Rarely are the truly great events center-stage. Learning to see and wonder about the humble and deep is where hope lies. Wendell Berry has noted miracles are common plad on ce-- he calls them our "daily bread." As he notes, water to wine is nothing compared to water, soil and sunlight to grapes!

It is wild land, truly wild places like the Uintas, that allow us to step off center-stage and actually live with a bit of humbleness. There is nothing of note in building another road, cutting down a forest, or roaring a snowmobile through a silent winter landscape. It is easy, no restraint, center-stage stuff. How that forest came to be with the intricate weaves and patterns of so many lives is and always will rest beyond our grasp. Hook all the super computers together, probably the epitome of center stage thinking, to model the forest and we still won't get its essence. We still won't understand the next lightning strike, wind storm, or patch of forest opened up when a healthy tree falls. We still won't understand why Bear picked that den, why Goshawk built her first nest in that stand, why this Wolf and then that Wolf came here and set up a pack against that scree slope overlooking that small creek, or why cow Elk watch their calves play in the early summer in that alpine meadow.

So sadly, the land managers and many others will dismiss all of this as spiritual drivel. What does it matter, they will argue. We know what resources they need, how to manipulate and get something out of those resources, how to measure them and categorize them. We know what wolves need, for example, and where they should live and how to manage them. They are ours, after all, their lives measured for value by us... And therein we take the life, wild-life, out of everything. All of existence becomes nothing more than a simple object to be studied and eventually dismissed as a resource by the self- appointed subject!

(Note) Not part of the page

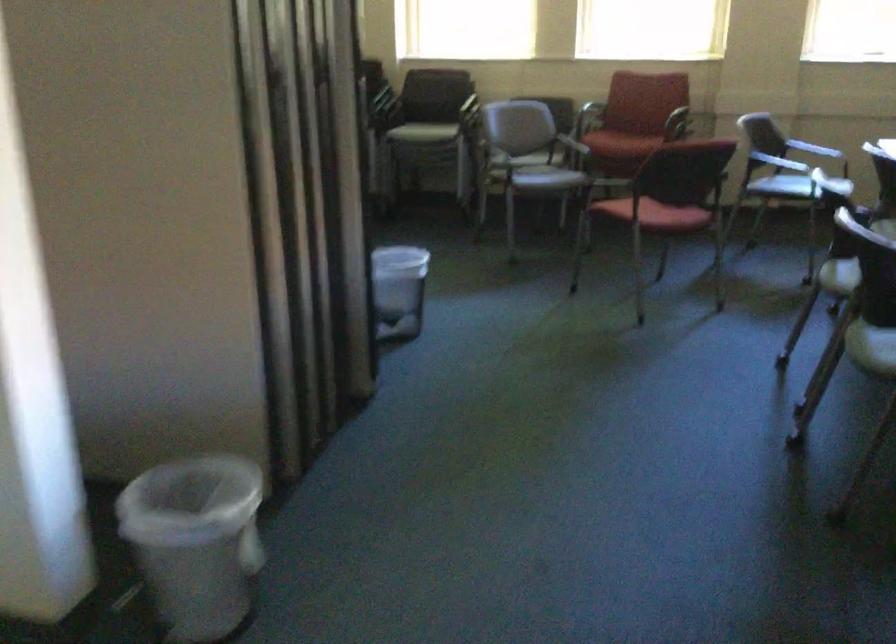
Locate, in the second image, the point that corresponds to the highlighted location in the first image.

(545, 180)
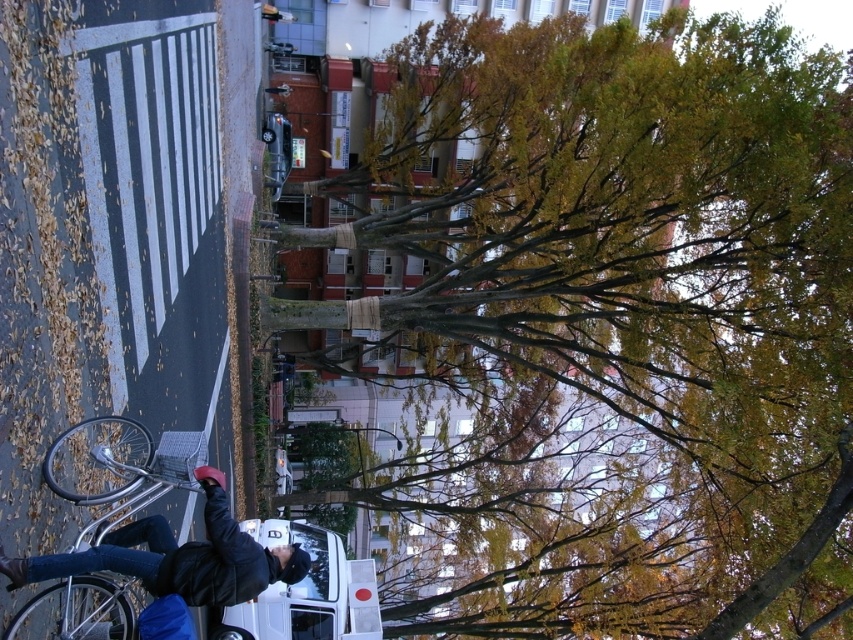
Does point (676, 621) lie behind point (100, 502)?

Henry Beston, as eloquently as can be stated, noted this dilemma when he suggested these others and their homes are not deficient; rather, they are part of a world far older and more complete than we are able to recognize because we have so willingly shoved everything aside to be center stage. Joseph Wood Krutch warned us when this happens we will have condemned ourselves to "nothing except a more numerous breed."

Wild and wondrous voice. Deep and humble. This is a voice of praise, of passion and spirit, of mystery. We will never have enough and will always seek more understanding of conservation science, but it can never be unhooked from wonder, from mystery. And nowhere is this pervasive pattern of life more relentless and able to teach us deep joy than in wild places like the Uintas. This passion and respect is the wild voice. While sometimes it seems that we often lose battle after battle, our wild voices literally change the language. Hope rolls on!

Good friend of the High Uintas Preservation Council, we are profoundly grateful for your support, your friendship, the hope you offer and the beauty of your wild voice!